Charlie showed pride. A procession of four laden porters charged blindly down the avenue, shouting. Gracie received a glancing blow on the shoulder. She spun round, laughing. Jack moved her paternally away to shelter. A nun, hands joined in front, eyes downcast, walked sedately along the avenue, a strange, exotic visitant from another sphere. The spectacle startled Gracie, shaking all her ideals, somehow shaming her.
“Why is she here?” she demanded of Jack with false casualness.
“I couldn’t say, miss, for sure. Little Sister of the Poor, or something. Come for what she can get. Food for orphans, I shouldn’t be surprised. They’re very generous in the Market.” He added discreetly, as Gracie made as if to return to Evelyn, “Governor’s got a bit of business with Mr. Jebson.”

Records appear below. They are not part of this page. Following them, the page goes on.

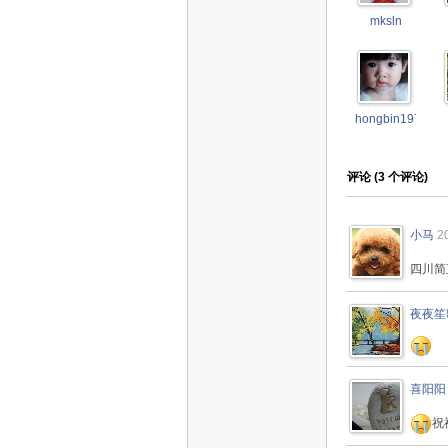
mksln
hongbin1976
评论 (
3
个评论)
小马
2
四川简
夜夜笙
喜阳阳
祝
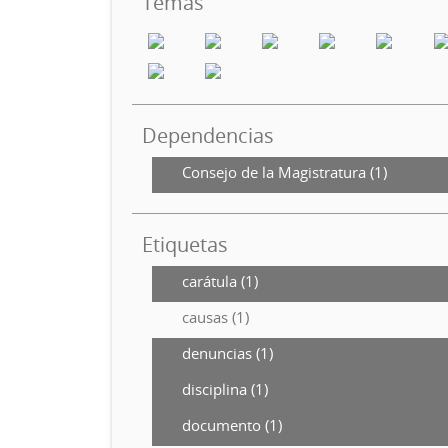
Temas
Dependencias
Consejo de la Magistratura (1)
Etiquetas
carátula (1)
causas (1)
denuncias (1)
disciplina (1)
documento (1)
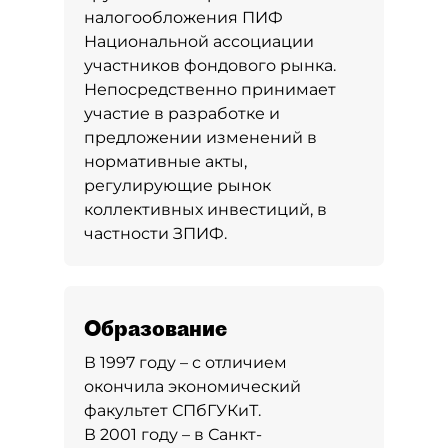
налогообложения ПИФ
Национальной ассоциации
участников фондового рынка.
Непосредственно принимает
участие в разработке и
предложении изменений в
нормативные акты,
регулирующие рынок
коллективных инвестиций, в
частности ЗПИФ.
Образование
В 1997 году – с отличием
окончила экономический
факультет СПбГУКиТ.
В 2001 году – в Санкт-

“Oh yes.” And she asked him some questions about what she saw.
“Refrigerators,” he said. “Thirty years ago when I first came here there wasn’t an ice-box in the place.”
Gracie could overhear parts of the conversation between Charlie and Evelyn. Evelyn laughed faintly. Charlie laughed loudly. It went on.
“I hope we shall be able to continue to do business together, Mr. Jebson,” Evelyn said at length.
“It won’t be my fault if we don’t, sir,” Charlie deferentially replied.